Exercise: If a line in the records below contains the word "warfighting", copy it.

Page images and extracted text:
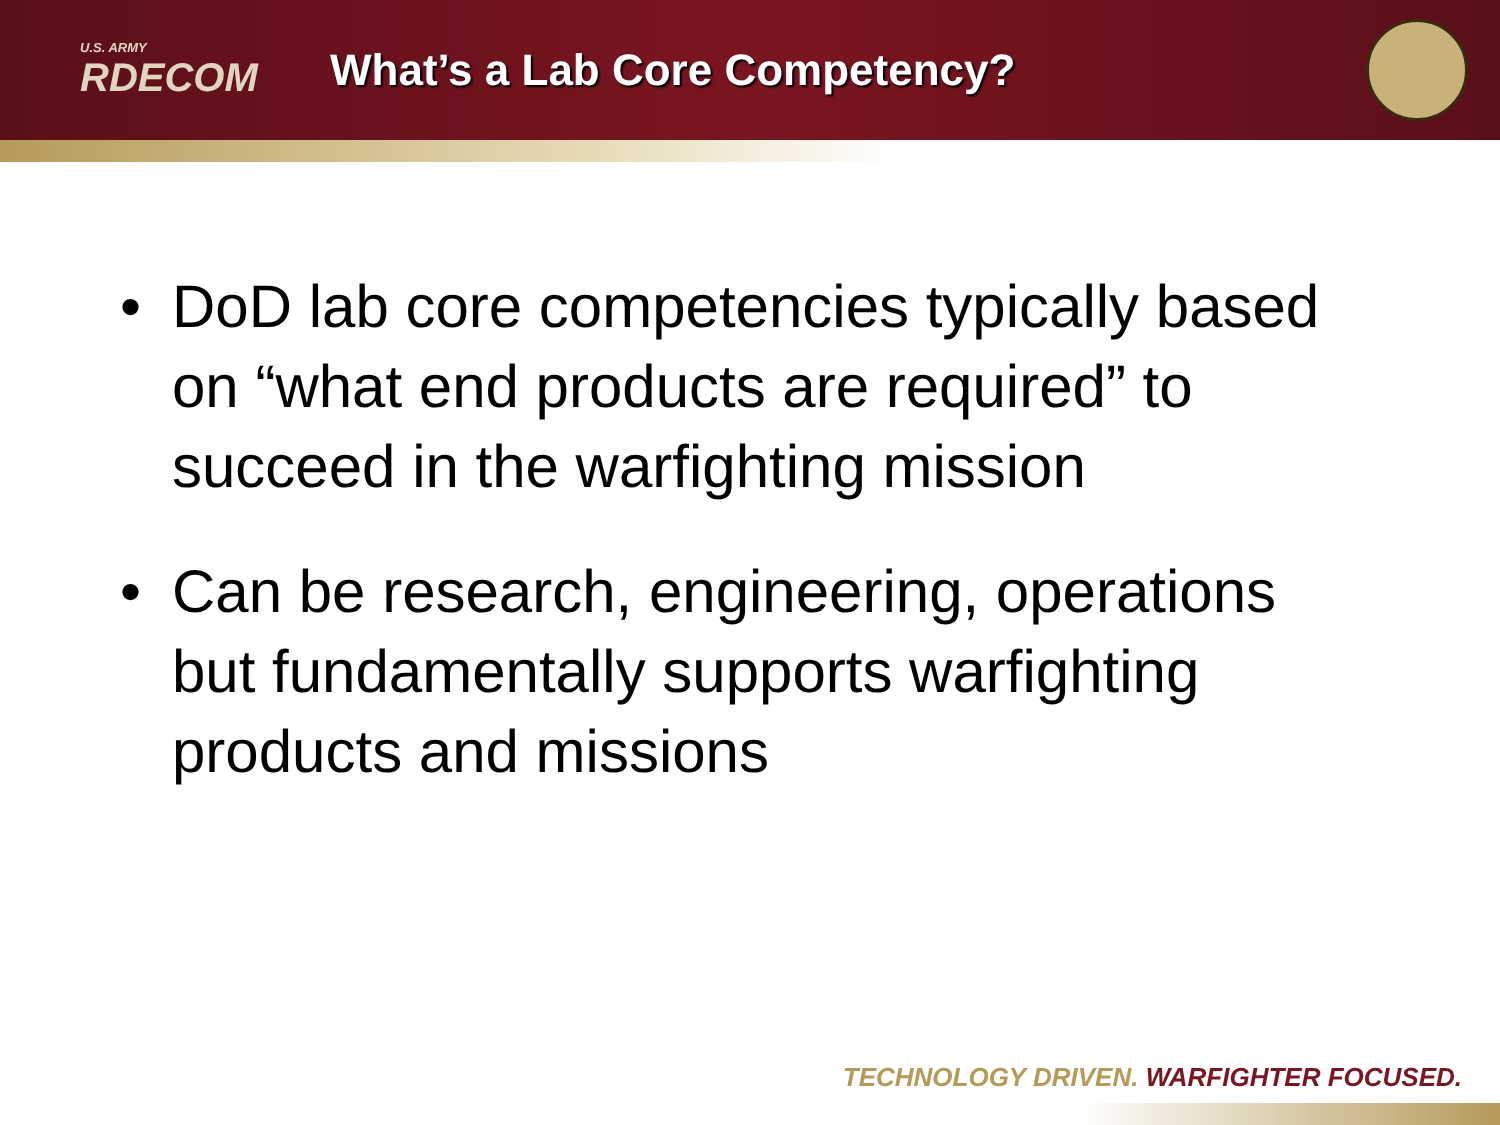U.S. ARMY
RDECOM
What’s a Lab Core Competency?
• DoD lab core competencies typically based on “what end products are required” to succeed in the warfighting mission
• Can be research, engineering, operations but fundamentally supports warfighting products and missions
TECHNOLOGY DRIVEN. WARFIGHTER FOCUSED.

Answer below:
• DoD lab core competencies typically based on “what end products are required” to succeed in the warfighting mission
• Can be research, engineering, operations but fundamentally supports warfighting products and missions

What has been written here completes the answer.